20 jul 2008

La Izquierda utópica
-pensando la izquierda-
Héctor Aguilar Camín
14-agosto-07

El árbol de la izquierda es frondoso y echa su sombra sobre buena parte de la historia moderna de Occidente. Difícilmente habrá una corriente de pensamiento de raíces tan nobles, árboles tan torcidos y frutos tan amargos.

La cuenta de los despojos de aquel sueño es demasiado grande pero la evidencia de las deformidades del mundo sin socialismo real tampoco es una invitación al optimismo respecto de que el juego ha terminado, el ideal socialista ha muerto y nada hay más que decir.

La historia camina por el lado malo, dijo Engels. La historia del socialismo caminó por la parte mala del camino malo.

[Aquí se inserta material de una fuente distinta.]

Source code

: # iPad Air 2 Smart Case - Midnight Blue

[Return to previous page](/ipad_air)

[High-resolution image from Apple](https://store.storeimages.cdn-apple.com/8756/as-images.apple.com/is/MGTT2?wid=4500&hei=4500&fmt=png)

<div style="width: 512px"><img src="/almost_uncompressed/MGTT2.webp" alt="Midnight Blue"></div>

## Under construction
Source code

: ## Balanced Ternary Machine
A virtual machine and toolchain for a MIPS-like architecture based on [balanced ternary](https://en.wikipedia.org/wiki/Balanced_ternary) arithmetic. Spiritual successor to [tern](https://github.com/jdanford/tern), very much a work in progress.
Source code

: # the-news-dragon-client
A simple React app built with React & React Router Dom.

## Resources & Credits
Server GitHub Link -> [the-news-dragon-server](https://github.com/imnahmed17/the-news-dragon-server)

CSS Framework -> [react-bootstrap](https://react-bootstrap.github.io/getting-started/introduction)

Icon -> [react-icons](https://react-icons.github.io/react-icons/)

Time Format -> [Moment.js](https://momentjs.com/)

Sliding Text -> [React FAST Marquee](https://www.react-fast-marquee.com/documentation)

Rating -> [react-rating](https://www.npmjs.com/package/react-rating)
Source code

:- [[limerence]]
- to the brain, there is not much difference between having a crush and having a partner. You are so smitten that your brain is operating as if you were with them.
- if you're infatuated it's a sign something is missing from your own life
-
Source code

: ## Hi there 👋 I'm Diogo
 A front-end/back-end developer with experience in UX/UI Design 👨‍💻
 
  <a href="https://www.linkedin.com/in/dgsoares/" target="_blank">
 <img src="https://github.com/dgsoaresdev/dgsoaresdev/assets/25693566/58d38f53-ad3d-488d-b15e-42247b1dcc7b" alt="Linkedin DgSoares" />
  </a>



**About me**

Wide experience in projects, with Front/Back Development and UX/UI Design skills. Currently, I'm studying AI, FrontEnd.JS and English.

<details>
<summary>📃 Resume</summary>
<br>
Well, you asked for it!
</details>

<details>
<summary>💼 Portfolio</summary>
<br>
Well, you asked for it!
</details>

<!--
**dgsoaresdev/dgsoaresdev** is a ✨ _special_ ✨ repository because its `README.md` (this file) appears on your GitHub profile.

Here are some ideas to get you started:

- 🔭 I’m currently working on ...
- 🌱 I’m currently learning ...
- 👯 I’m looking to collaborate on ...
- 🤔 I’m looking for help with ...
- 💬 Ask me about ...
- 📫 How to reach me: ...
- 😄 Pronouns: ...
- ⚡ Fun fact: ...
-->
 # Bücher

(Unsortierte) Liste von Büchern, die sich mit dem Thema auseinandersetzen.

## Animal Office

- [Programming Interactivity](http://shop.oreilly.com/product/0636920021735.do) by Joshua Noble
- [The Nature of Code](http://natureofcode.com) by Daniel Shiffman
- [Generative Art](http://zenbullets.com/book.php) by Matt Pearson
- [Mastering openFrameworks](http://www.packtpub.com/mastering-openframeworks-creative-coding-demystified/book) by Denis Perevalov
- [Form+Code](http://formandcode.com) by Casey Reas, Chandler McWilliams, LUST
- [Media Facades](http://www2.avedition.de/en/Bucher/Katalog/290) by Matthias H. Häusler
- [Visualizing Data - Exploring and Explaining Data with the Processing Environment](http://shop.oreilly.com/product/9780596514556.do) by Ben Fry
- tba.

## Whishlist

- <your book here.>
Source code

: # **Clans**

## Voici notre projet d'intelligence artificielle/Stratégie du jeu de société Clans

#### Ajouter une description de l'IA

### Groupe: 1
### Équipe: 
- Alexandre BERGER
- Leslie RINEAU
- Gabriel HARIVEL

Pero la nobleza de sus raíces, el poder de sus pensadores y el fuego profético y redentor de sus ideas, sigue atrayendo, iluminando y nublando las mentes y las voluntades de algunas de las mejores cabezas y los más genuinos impulsos justicieros de México.

Hay sólo un pequeño grupo dentro de la izquierda mexicana que reivindica para sí, tal cual, la causa utópica clásica del socialismo: la certidumbre histórica, filosófica y moral, de que la historia camina hacia la sociedad sin clases y que el socialismo ha de ser el punto de llegada de la historia, el fin plenamente humano de la historia.

Sólo un puñado de gente sostiene expresamente estas creencias dentro de la izquierda mexicana, pero la pulsión utópica, la fe en el progreso y en el triunfo final de la causa socialista por su intrínseca superioridad histórica y moral como proyecto de la vida humana, baña la conciencia política de muchos miembros de la izquierda, me atrevería a decir, en una u otra medida, de todos ellos.

De esta conciencia radical, a la vez sincera y prepotente, de la superioridad histórica y moral de la causa de la izquierda surge el correspondiente, ubicuo, persistente, tono de superioridad moral con que la izquierda habla de sus adversarios.

No hay nada en el PRD que justifique la pretensión de ninguna superioridad moral, política o ideológica sobre sus adversarios, pero en la conciencia de la gente de izquierda sigue viva la impronta de la izquierda utópica, altar de pocos curas y muchos fieles.

Es en esa franja de la izquierda donde surgen los únicos trazos verdaderamente autocríticos del PRD, trazos minoritarios pero profundos y radicales, como no se escuchan en ningún otro partido, denunciando la corrupción, el clientelismo, el pragmatismo electoral, el olvido de los principios, la politiquería y la manipulación de la vida partidaria.